Stored data:
::::

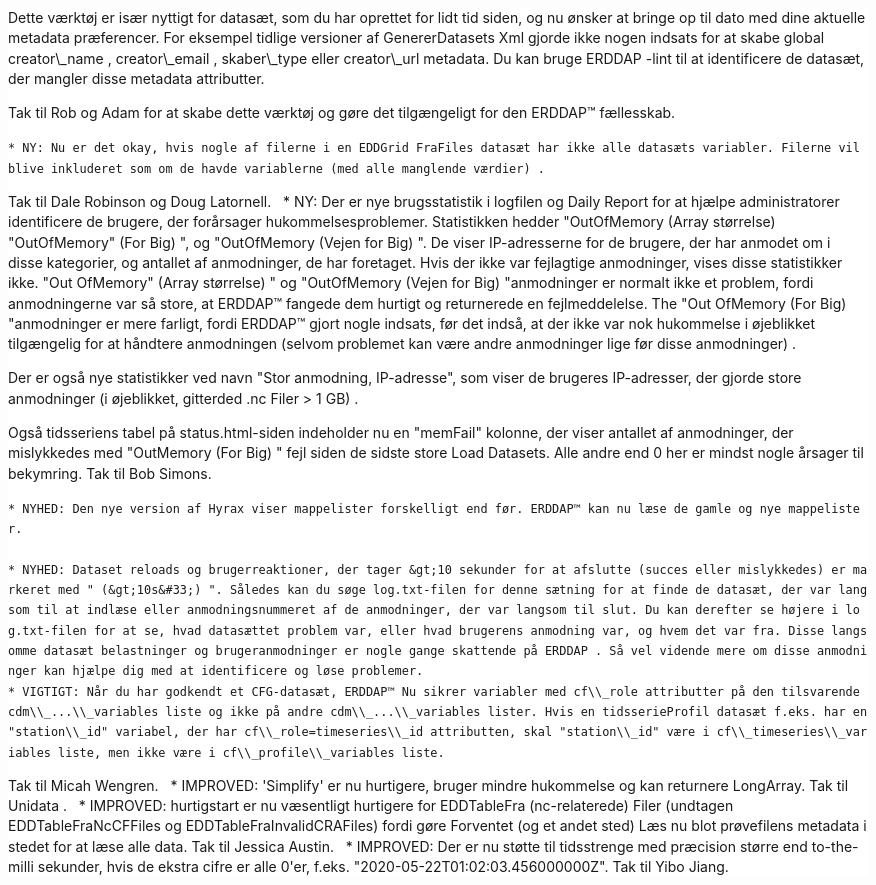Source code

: Dette værktøj er især nyttigt for datasæt, som du har oprettet for lidt tid siden, og nu ønsker at bringe op til dato med dine aktuelle metadata præferencer. For eksempel tidlige versioner af GenererDatasets Xml gjorde ikke nogen indsats for at skabe global creator\\_name , creator\\_email , skaber\\_type eller creator\\_url metadata. Du kan bruge ERDDAP -lint til at identificere de datasæt, der mangler disse metadata attributter.
        
Tak til Rob og Adam for at skabe dette værktøj og gøre det tilgængeligt for den ERDDAP™ fællesskab.
        
    * NY: Nu er det okay, hvis nogle af filerne i en EDDGrid FraFiles datasæt har ikke alle datasæts variabler. Filerne vil blive inkluderet som om de havde variablerne (med alle manglende værdier) .
Tak til Dale Robinson og Doug Latornell.
         
    * NY: Der er nye brugsstatistik i logfilen og Daily Report for at hjælpe administratorer identificere de brugere, der forårsager hukommelsesproblemer. Statistikken hedder "OutOfMemory (Array størrelse) "OutOfMemory" (For Big) ", og "OutOfMemory (Vejen for Big) ". De viser IP-adresserne for de brugere, der har anmodet om i disse kategorier, og antallet af anmodninger, de har foretaget. Hvis der ikke var fejlagtige anmodninger, vises disse statistikker ikke. "Out OfMemory" (Array størrelse) " og "OutOfMemory (Vejen for Big) "anmodninger er normalt ikke et problem, fordi anmodningerne var så store, at ERDDAP™ fangede dem hurtigt og returnerede en fejlmeddelelse. The "Out OfMemory (For Big) "anmodninger er mere farligt, fordi ERDDAP™ gjort nogle indsats, før det indså, at der ikke var nok hukommelse i øjeblikket tilgængelig for at håndtere anmodningen (selvom problemet kan være andre anmodninger lige før disse anmodninger) .
        
Der er også nye statistikker ved navn "Stor anmodning, IP-adresse", som viser de brugeres IP-adresser, der gjorde store anmodninger (i øjeblikket, gitterded .nc Filer &gt; 1 GB) .
        
Også tidsseriens tabel på status.html-siden indeholder nu en "memFail" kolonne, der viser antallet af anmodninger, der mislykkedes med "OutMemory (For Big) " fejl siden de sidste store Load Datasets. Alle andre end 0 her er mindst nogle årsager til bekymring.
Tak til Bob Simons.
        
    * NYHED: Den nye version af Hyrax viser mappelister forskelligt end før. ERDDAP™ kan nu læse de gamle og nye mappelister.
         
    * NYHED: Dataset reloads og brugerreaktioner, der tager &gt;10 sekunder for at afslutte (succes eller mislykkedes) er markeret med " (&gt;10s&#33;) ". Således kan du søge log.txt-filen for denne sætning for at finde de datasæt, der var langsom til at indlæse eller anmodningsnummeret af de anmodninger, der var langsom til slut. Du kan derefter se højere i log.txt-filen for at se, hvad datasættet problem var, eller hvad brugerens anmodning var, og hvem det var fra. Disse langsomme datasæt belastninger og brugeranmodninger er nogle gange skattende på ERDDAP . Så vel vidende mere om disse anmodninger kan hjælpe dig med at identificere og løse problemer.
    * VIGTIGT: Når du har godkendt et CFG-datasæt, ERDDAP™ Nu sikrer variabler med cf\\_role attributter på den tilsvarende cdm\\_...\\_variables liste og ikke på andre cdm\\_...\\_variables lister. Hvis en tidsserieProfil datasæt f.eks. har en "station\\_id" variabel, der har cf\\_role=timeseries\\_id attributten, skal "station\\_id" være i cf\\_timeseries\\_variables liste, men ikke være i cf\\_profile\\_variables liste.
Tak til Micah Wengren.
         
    * IMPROVED: 'Simplify' er nu hurtigere, bruger mindre hukommelse og kan returnere LongArray. Tak til Unidata .
         
    * IMPROVED: hurtigstart er nu væsentligt hurtigere for EDDTableFra (nc-relaterede) Filer (undtagen EDDTableFraNcCFFiles og EDDTableFraInvalidCRAFiles) fordi gøre Forventet (og et andet sted) Læs nu blot prøvefilens metadata i stedet for at læse alle data. Tak til Jessica Austin.
         
    * IMPROVED: Der er nu støtte til tidsstrenge med præcision større end to-the-milli sekunder, hvis de ekstra cifre er alle 0'er, f.eks. "2020-05-22T01:02:03.456000000Z". Tak til Yibo Jiang.
         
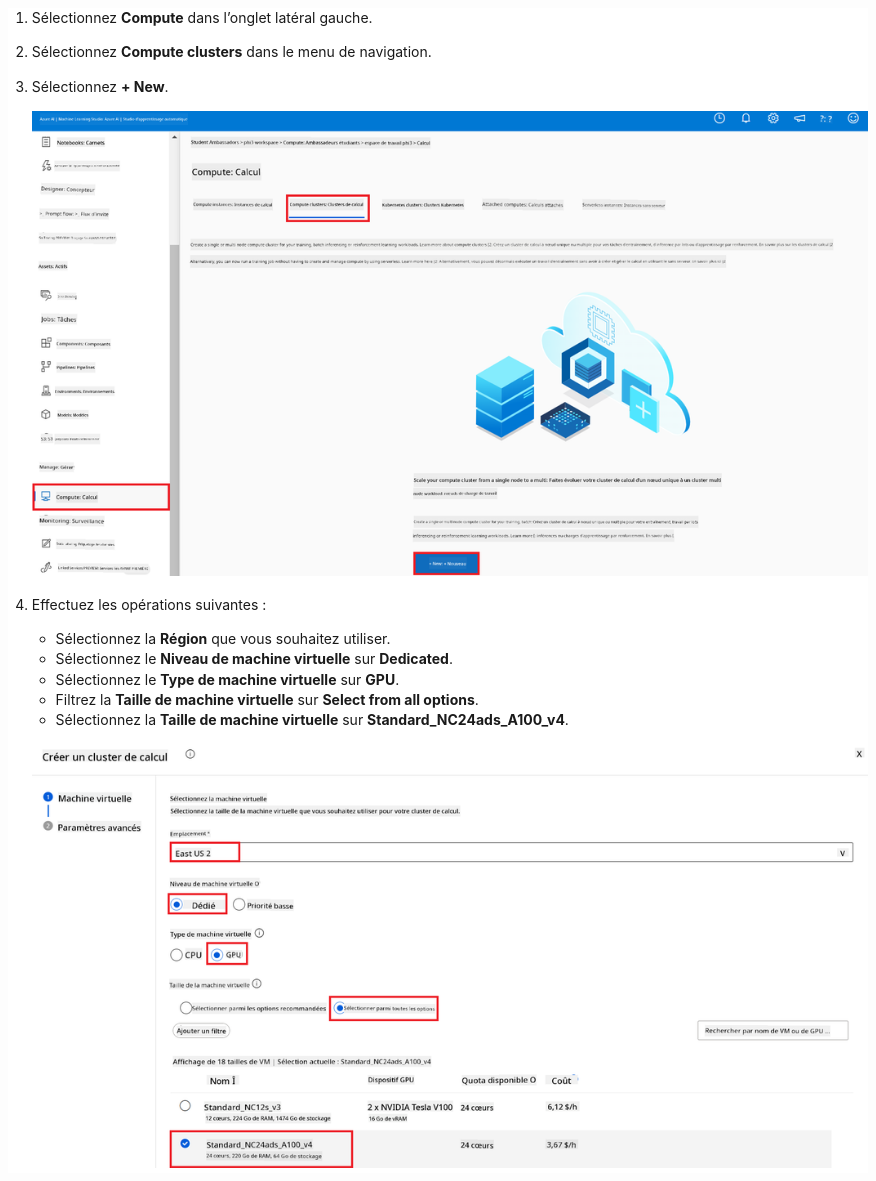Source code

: 1. Sélectionnez **Compute** dans l’onglet latéral gauche.

1. Sélectionnez **Compute clusters** dans le menu de navigation.

1. Sélectionnez **+ New**.

    ![Sélectionnez compute.](../../../../../../translated_images/06-01-select-compute.a29cff290b480252d04ffd0142c073486df7d3b7256335964a98b87e28072523.fr.png)

1. Effectuez les opérations suivantes :

    - Sélectionnez la **Région** que vous souhaitez utiliser.
    - Sélectionnez le **Niveau de machine virtuelle** sur **Dedicated**.
    - Sélectionnez le **Type de machine virtuelle** sur **GPU**.
    - Filtrez la **Taille de machine virtuelle** sur **Select from all options**.
    - Sélectionnez la **Taille de machine virtuelle** sur **Standard_NC24ads_A100_v4**.

    ![Créer un cluster.](../../../../../../translated_images/06-02-create-cluster.f221b65ae1221d4e4baa9c5ccf86510f21df87515c231b2a255e1ee545496458.fr.png)
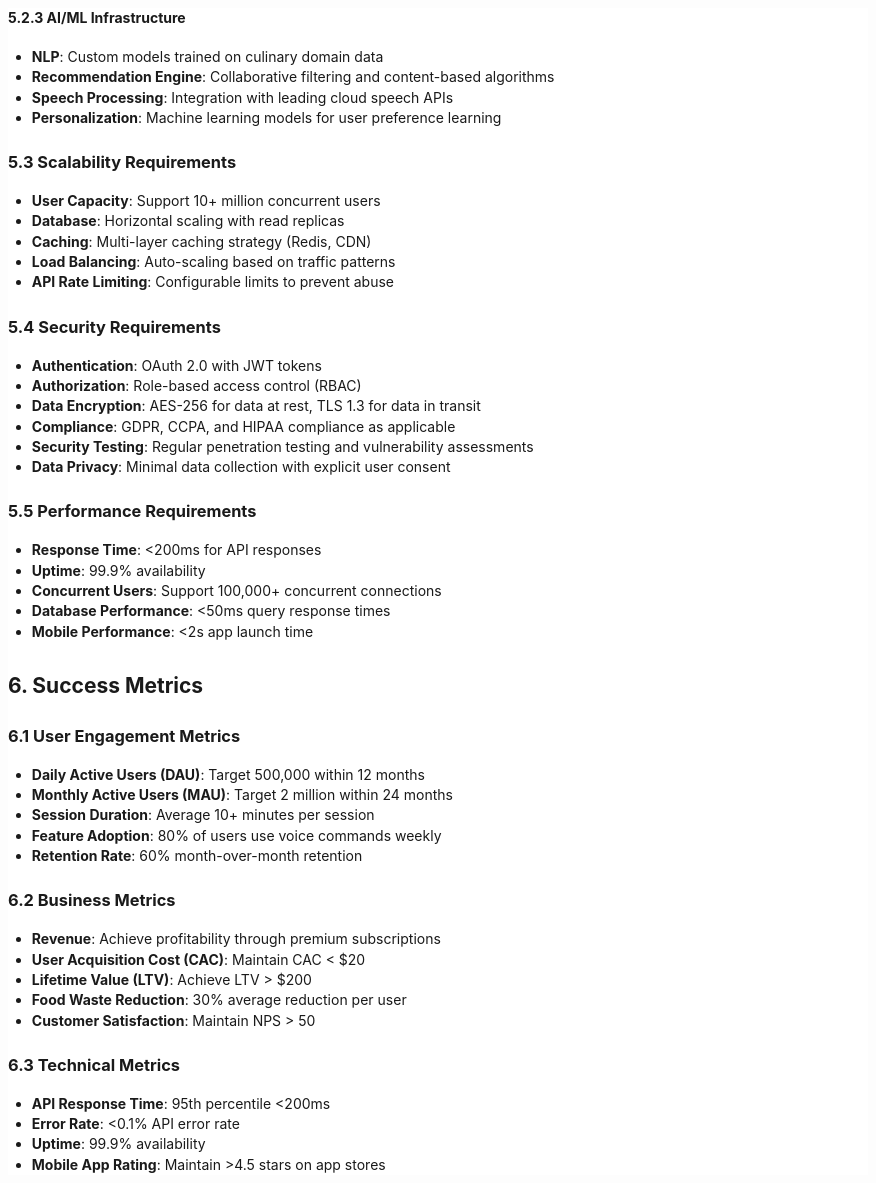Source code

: #### 5.2.3 AI/ML Infrastructure
- **NLP**: Custom models trained on culinary domain data
- **Recommendation Engine**: Collaborative filtering and content-based algorithms
- **Speech Processing**: Integration with leading cloud speech APIs
- **Personalization**: Machine learning models for user preference learning

### 5.3 Scalability Requirements
- **User Capacity**: Support 10+ million concurrent users
- **Database**: Horizontal scaling with read replicas
- **Caching**: Multi-layer caching strategy (Redis, CDN)
- **Load Balancing**: Auto-scaling based on traffic patterns
- **API Rate Limiting**: Configurable limits to prevent abuse

### 5.4 Security Requirements
- **Authentication**: OAuth 2.0 with JWT tokens
- **Authorization**: Role-based access control (RBAC)
- **Data Encryption**: AES-256 for data at rest, TLS 1.3 for data in transit
- **Compliance**: GDPR, CCPA, and HIPAA compliance as applicable
- **Security Testing**: Regular penetration testing and vulnerability assessments
- **Data Privacy**: Minimal data collection with explicit user consent

### 5.5 Performance Requirements
- **Response Time**: <200ms for API responses
- **Uptime**: 99.9% availability
- **Concurrent Users**: Support 100,000+ concurrent connections
- **Database Performance**: <50ms query response times
- **Mobile Performance**: <2s app launch time

## 6. Success Metrics

### 6.1 User Engagement Metrics
- **Daily Active Users (DAU)**: Target 500,000 within 12 months
- **Monthly Active Users (MAU)**: Target 2 million within 24 months
- **Session Duration**: Average 10+ minutes per session
- **Feature Adoption**: 80% of users use voice commands weekly
- **Retention Rate**: 60% month-over-month retention

### 6.2 Business Metrics
- **Revenue**: Achieve profitability through premium subscriptions
- **User Acquisition Cost (CAC)**: Maintain CAC < $20
- **Lifetime Value (LTV)**: Achieve LTV > $200
- **Food Waste Reduction**: 30% average reduction per user
- **Customer Satisfaction**: Maintain NPS > 50

### 6.3 Technical Metrics
- **API Response Time**: 95th percentile <200ms
- **Error Rate**: <0.1% API error rate
- **Uptime**: 99.9% availability
- **Mobile App Rating**: Maintain >4.5 stars on app stores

::::

▸ WORK REQUEST
Reproduce the lines of the material verbatim, starting with the line containing "### 5.3 Scalability Requirements" and continuing through the line containing "## 6. Success Metrics".

▸ TASK RESULT
### 5.3 Scalability Requirements
- **User Capacity**: Support 10+ million concurrent users
- **Database**: Horizontal scaling with read replicas
- **Caching**: Multi-layer caching strategy (Redis, CDN)
- **Load Balancing**: Auto-scaling based on traffic patterns
- **API Rate Limiting**: Configurable limits to prevent abuse

### 5.4 Security Requirements
- **Authentication**: OAuth 2.0 with JWT tokens
- **Authorization**: Role-based access control (RBAC)
- **Data Encryption**: AES-256 for data at rest, TLS 1.3 for data in transit
- **Compliance**: GDPR, CCPA, and HIPAA compliance as applicable
- **Security Testing**: Regular penetration testing and vulnerability assessments
- **Data Privacy**: Minimal data collection with explicit user consent

### 5.5 Performance Requirements
- **Response Time**: <200ms for API responses
- **Uptime**: 99.9% availability
- **Concurrent Users**: Support 100,000+ concurrent connections
- **Database Performance**: <50ms query response times
- **Mobile Performance**: <2s app launch time

## 6. Success Metrics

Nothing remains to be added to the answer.